Here are the benefits for you:
Clarity – A cured UVAdvantage finish magnifies the beauty of our wood finishes and will not yellow with age.
Durability – UVAdvantage earns kudos for durability with an outstanding five out of five in independent testing. Which means the longevity of our products is far superior to products with other topcoats in the market today. Other topcoat finishes commonly rank three or less.
Hardness – Due to the inherent hardness of UVAdvantage cured finish, the surfaces are less likely to be damaged by common surface abrasions and scratches.

Anti-Microbial Protection Technology
AMP antimicrobial product protection is a built-in treatment infused into the finish topcoat for antimicrobial protection on all exposed wood surfaces. AMP technology works 24/7 to inhibit the growth of mold, mildew, fungus and bacteria on wood surfaces, as well as odors caused by bacterial growth, by 99.94%.

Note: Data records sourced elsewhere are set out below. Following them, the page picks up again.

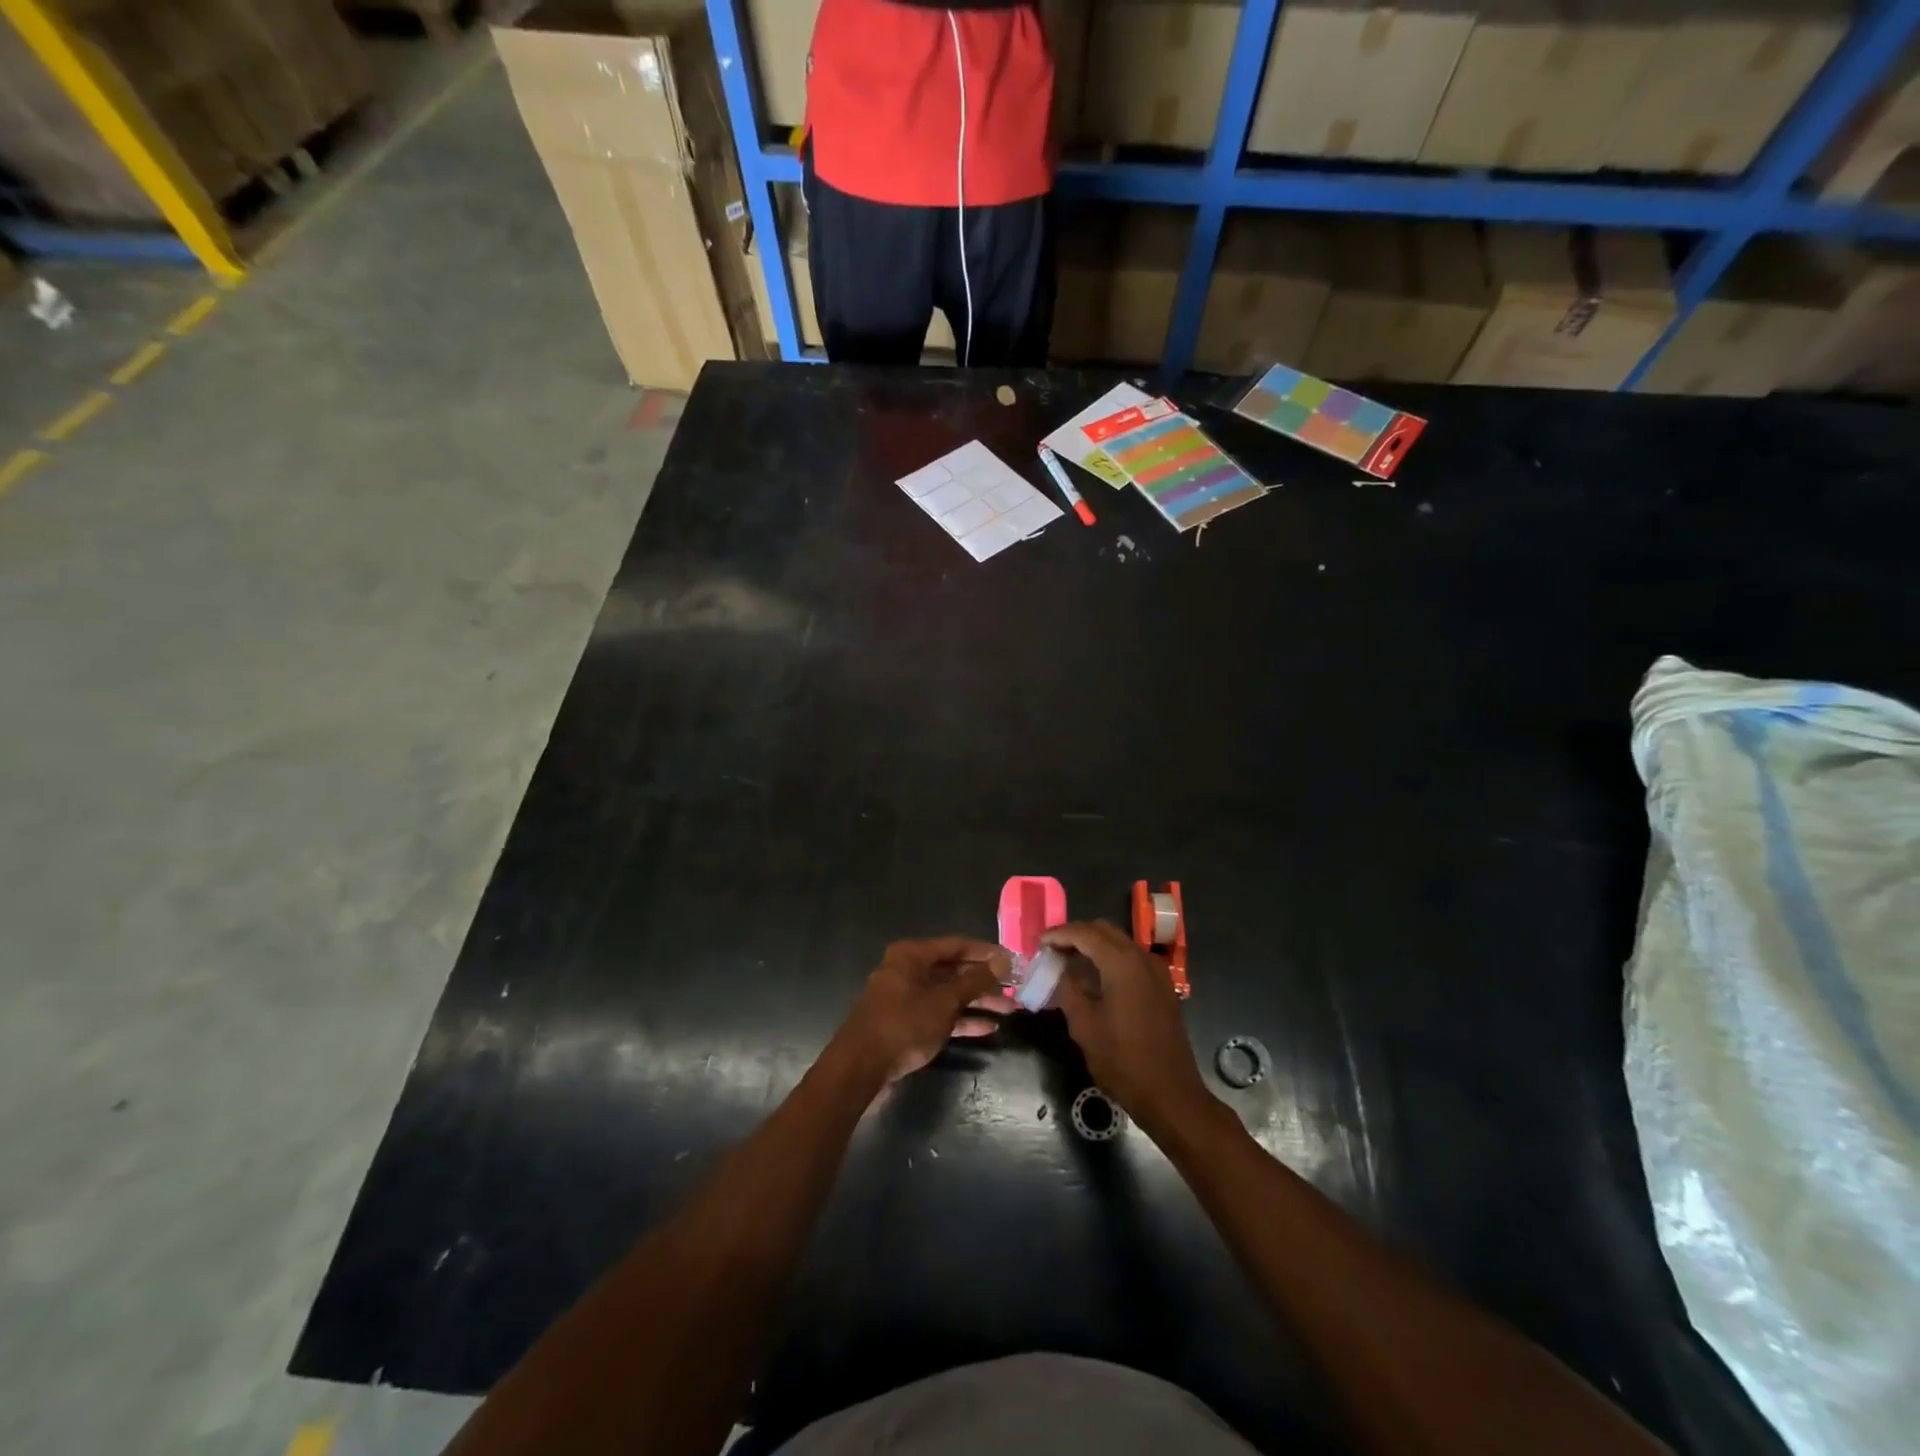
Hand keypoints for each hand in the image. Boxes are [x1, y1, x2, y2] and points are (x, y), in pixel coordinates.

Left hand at [836, 937, 1014, 1086]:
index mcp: (912, 955)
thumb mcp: (943, 1002)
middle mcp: (908, 970)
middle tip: (1015, 988)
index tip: (1013, 961)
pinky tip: (987, 1028)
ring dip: (977, 1001)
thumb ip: (974, 981)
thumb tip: (1002, 960)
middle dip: (985, 980)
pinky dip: (961, 1019)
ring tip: (1009, 1010)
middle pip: (953, 970)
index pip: (957, 945)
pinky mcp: (906, 1023)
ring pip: (948, 994)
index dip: (986, 952)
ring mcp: (906, 997)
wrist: (859, 1069)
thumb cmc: (903, 1025)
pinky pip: (939, 1014)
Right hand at [1043, 921, 1212, 1134]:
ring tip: (1068, 963)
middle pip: (1103, 931)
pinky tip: (1094, 979)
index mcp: (1121, 962)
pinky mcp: (1162, 986)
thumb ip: (1067, 988)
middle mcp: (1142, 957)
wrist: (1170, 1094)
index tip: (1038, 944)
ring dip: (1093, 946)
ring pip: (1119, 943)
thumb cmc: (1122, 1060)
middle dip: (1075, 936)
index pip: (1084, 933)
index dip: (1058, 935)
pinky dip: (1110, 959)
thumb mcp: (1084, 1025)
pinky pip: (1131, 959)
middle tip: (1052, 951)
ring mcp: (1156, 971)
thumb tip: (1056, 968)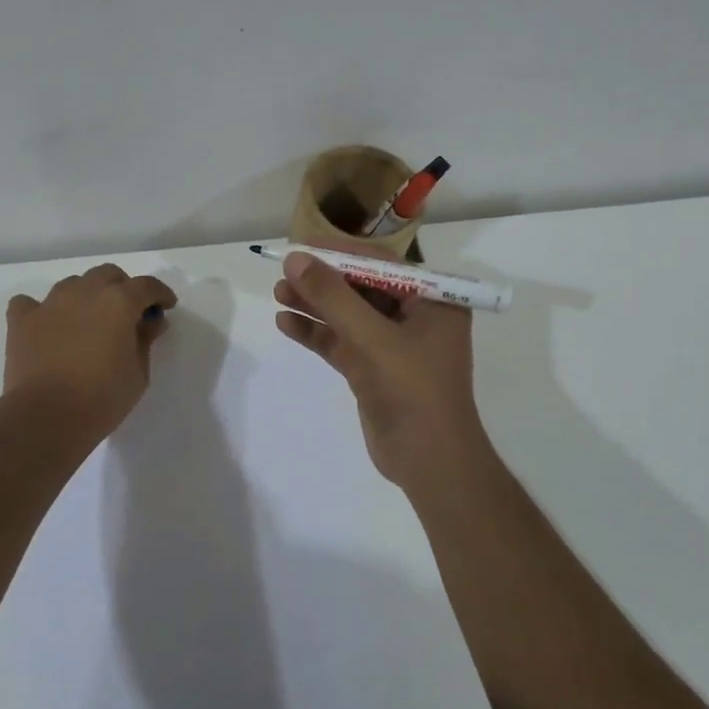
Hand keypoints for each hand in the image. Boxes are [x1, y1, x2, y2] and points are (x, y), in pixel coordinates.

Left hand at [5, 264, 176, 443]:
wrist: (46, 417)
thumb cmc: (103, 397)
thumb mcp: (139, 372)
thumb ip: (145, 340)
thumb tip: (151, 321)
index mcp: (119, 301)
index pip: (146, 285)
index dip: (160, 294)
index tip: (166, 306)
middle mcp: (85, 292)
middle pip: (108, 275)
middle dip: (122, 288)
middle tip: (128, 314)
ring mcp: (50, 303)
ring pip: (73, 284)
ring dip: (86, 295)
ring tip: (89, 321)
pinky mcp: (22, 320)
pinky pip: (30, 303)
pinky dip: (41, 310)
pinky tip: (48, 326)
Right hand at [273, 246, 489, 489]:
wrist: (429, 462)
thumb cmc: (412, 390)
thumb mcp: (371, 338)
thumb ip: (332, 297)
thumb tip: (295, 260)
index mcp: (431, 300)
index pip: (381, 264)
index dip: (340, 253)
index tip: (302, 246)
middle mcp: (414, 317)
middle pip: (360, 288)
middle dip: (322, 281)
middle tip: (283, 273)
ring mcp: (392, 345)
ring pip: (347, 315)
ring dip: (314, 305)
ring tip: (277, 294)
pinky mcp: (373, 370)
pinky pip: (341, 342)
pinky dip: (316, 333)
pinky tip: (286, 323)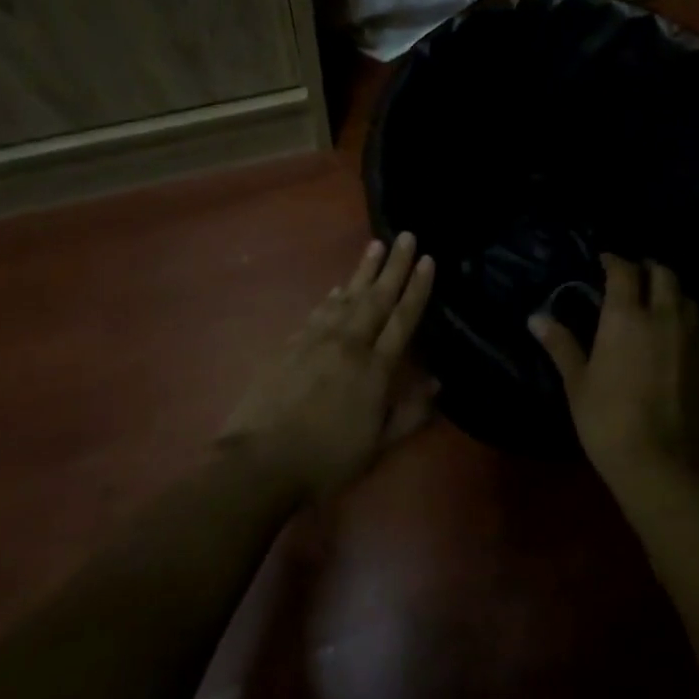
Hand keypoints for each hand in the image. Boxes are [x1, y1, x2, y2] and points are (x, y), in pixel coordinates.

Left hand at [217, 233, 435, 501]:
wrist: (260, 462)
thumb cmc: (325, 460)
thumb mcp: (377, 447)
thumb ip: (409, 414)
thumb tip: (438, 383)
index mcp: (374, 369)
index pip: (402, 319)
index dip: (417, 288)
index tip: (428, 260)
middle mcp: (349, 345)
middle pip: (376, 298)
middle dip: (394, 265)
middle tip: (406, 236)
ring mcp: (316, 341)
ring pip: (346, 297)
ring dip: (363, 271)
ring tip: (375, 245)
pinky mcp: (291, 345)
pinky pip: (318, 313)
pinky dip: (332, 297)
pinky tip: (338, 289)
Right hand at [530, 254, 698, 489]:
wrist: (665, 467)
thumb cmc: (609, 422)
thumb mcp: (577, 384)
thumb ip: (561, 345)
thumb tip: (536, 318)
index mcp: (627, 316)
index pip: (624, 270)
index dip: (614, 259)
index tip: (604, 260)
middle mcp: (664, 317)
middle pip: (664, 274)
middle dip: (648, 268)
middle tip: (634, 276)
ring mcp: (693, 338)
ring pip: (688, 298)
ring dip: (672, 292)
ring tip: (657, 302)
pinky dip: (687, 319)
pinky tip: (676, 337)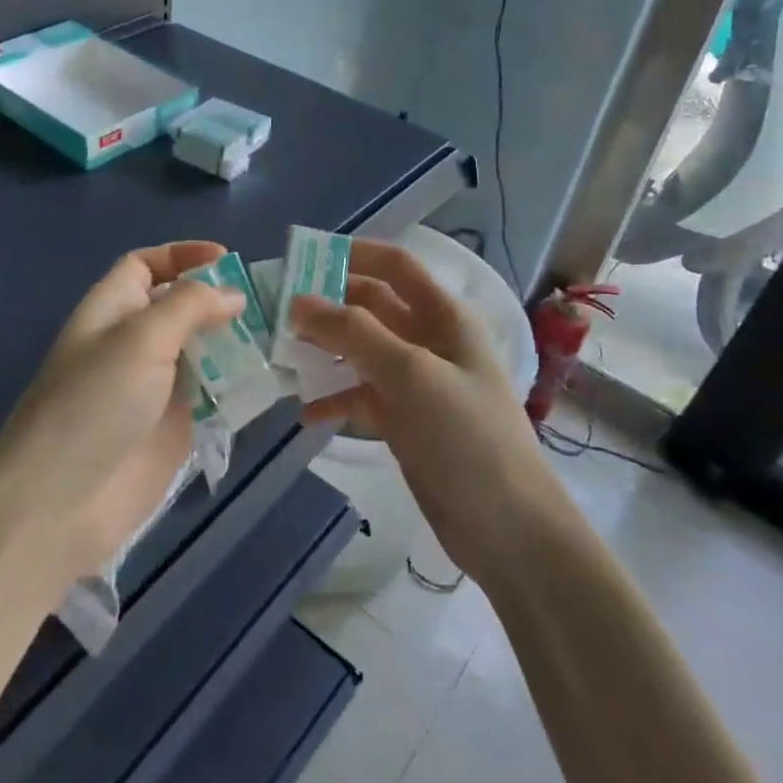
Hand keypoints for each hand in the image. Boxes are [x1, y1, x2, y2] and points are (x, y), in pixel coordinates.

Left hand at [0, 241, 242, 583]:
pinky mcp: (176, 425)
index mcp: (114, 309)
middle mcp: (135, 342)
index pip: (146, 265)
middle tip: (272, 301)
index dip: (182, 255)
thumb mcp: (140, 338)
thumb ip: (190, 306)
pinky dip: (240, 382)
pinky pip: (214, 393)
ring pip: (204, 349)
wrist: (62, 502)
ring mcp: (157, 386)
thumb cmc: (95, 402)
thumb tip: (233, 295)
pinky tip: (274, 377)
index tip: (227, 259)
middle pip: (182, 306)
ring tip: (283, 335)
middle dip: (221, 298)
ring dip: (237, 340)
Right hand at [292, 239, 551, 579]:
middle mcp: (429, 340)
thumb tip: (298, 301)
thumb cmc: (464, 436)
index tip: (302, 258)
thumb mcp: (409, 374)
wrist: (506, 528)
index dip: (353, 254)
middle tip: (276, 312)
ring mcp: (416, 382)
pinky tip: (306, 413)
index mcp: (443, 316)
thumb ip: (353, 333)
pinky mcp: (405, 420)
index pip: (395, 265)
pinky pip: (362, 395)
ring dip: (325, 351)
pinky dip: (335, 399)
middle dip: (328, 305)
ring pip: (361, 351)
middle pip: (372, 306)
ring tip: (281, 356)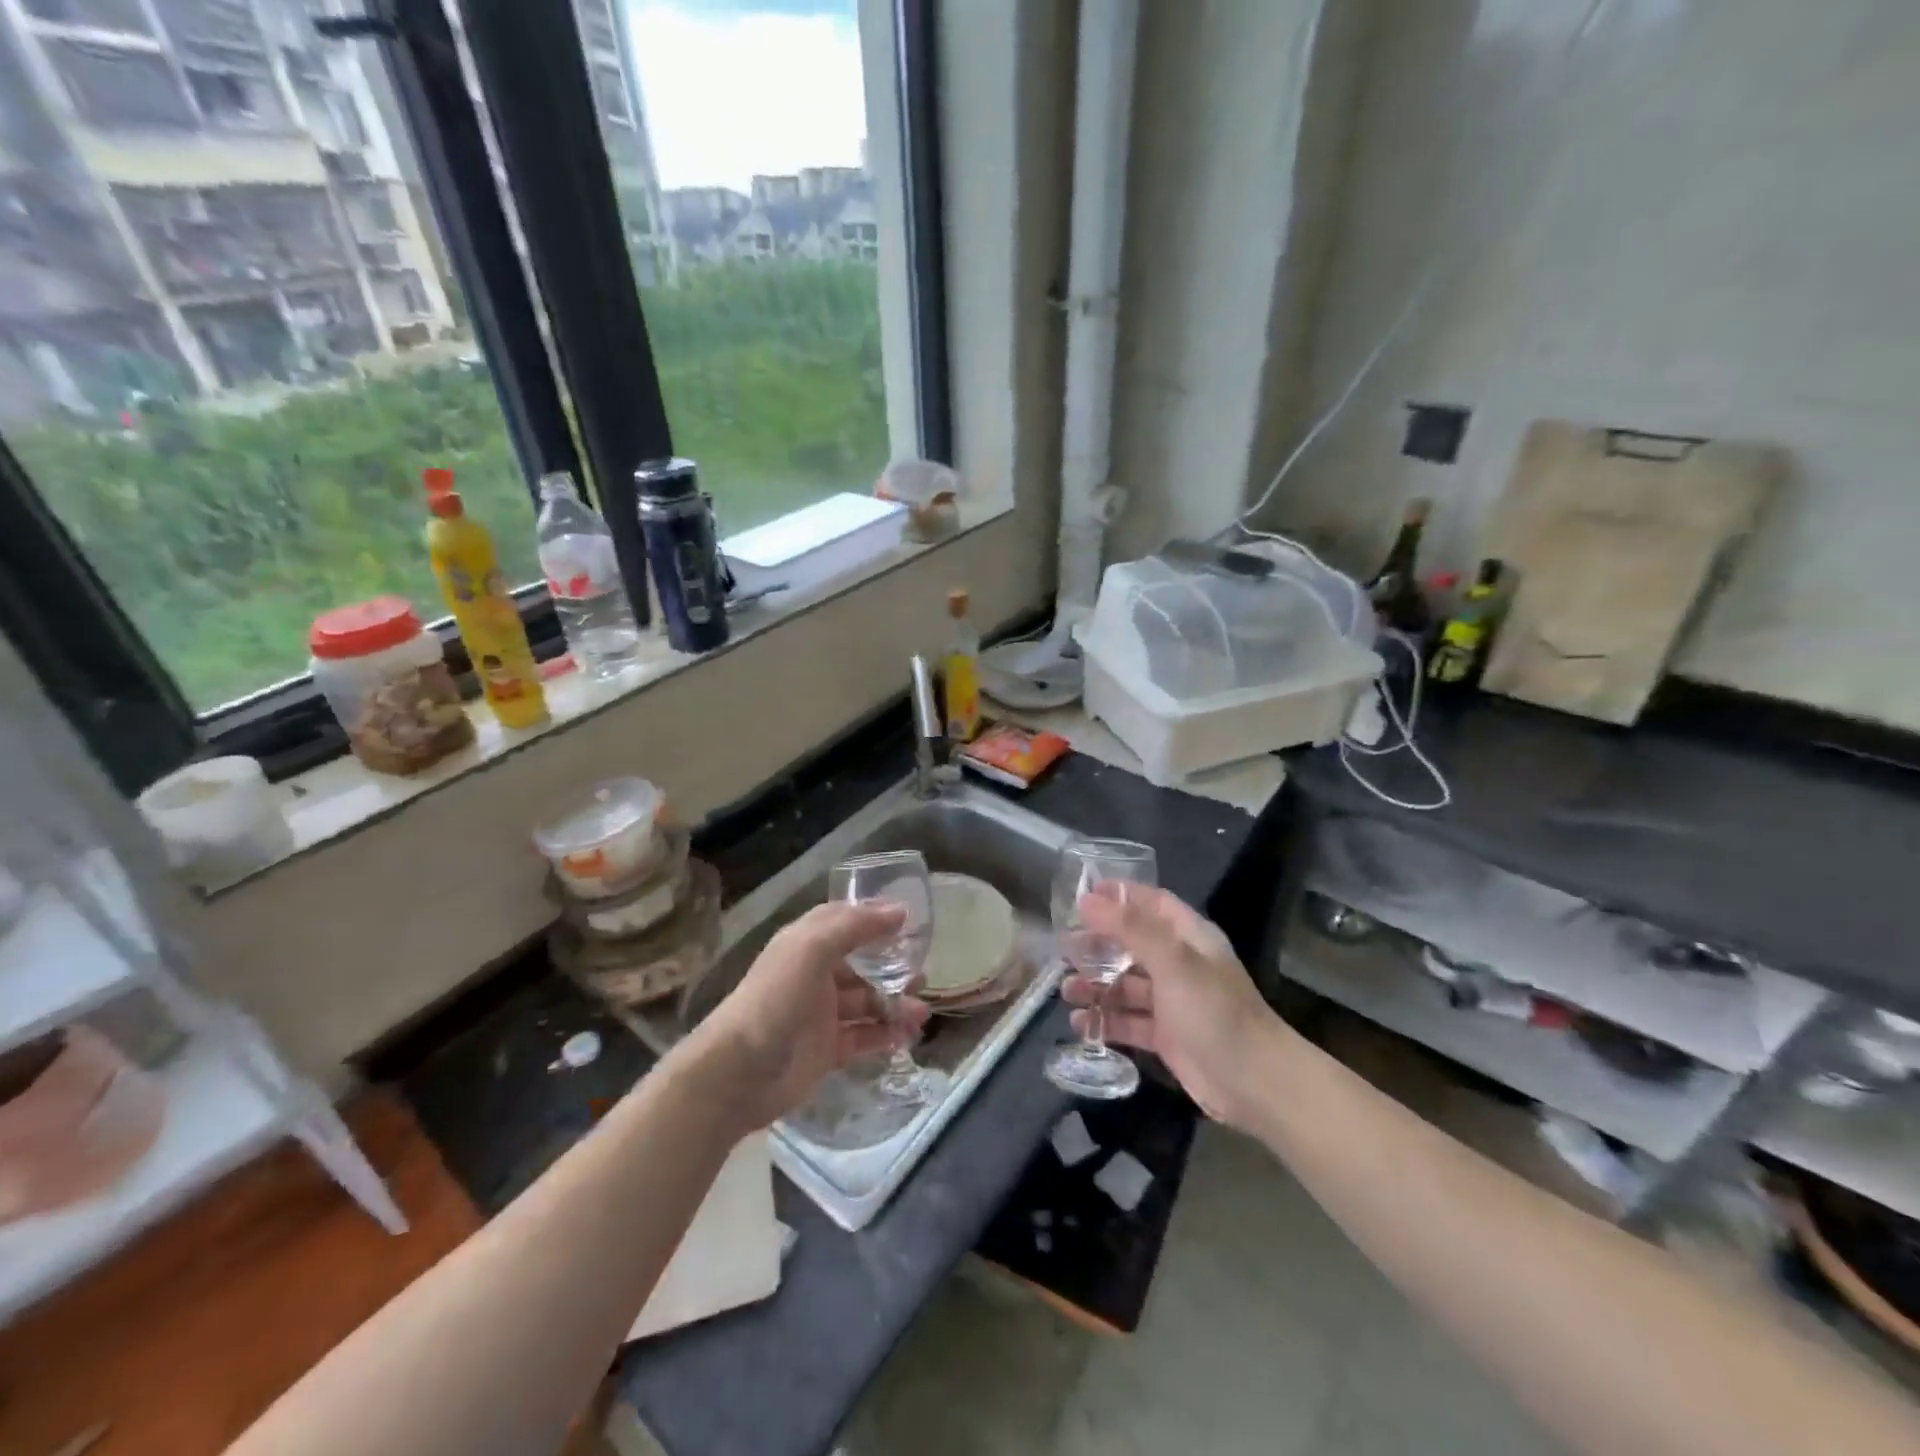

BIFMA (Business and Institutional Furniture Manufacturers Association) sought to lead the USA in a comprehensive method of proving to the world that commercial furniture products are made in an environmentally friendly and sustainable fashion. This comprehensive standard has 96 measurements in four areas of material sustainability, energy and water conservation, human and ecosystem health and social responsibility.

Certified Wood - FSC
FSC® Chain of Custody Forest Stewardship Council™ (FSC®) Chain-of-Custody (CoC) Certification is an assurance that wood based materials used in products come from forests that meet stringent environmental, social, and economic standards. It is the path taken by raw materials from the forest to the consumer, including all successive stages of harvesting, processing, manufacturing and distribution.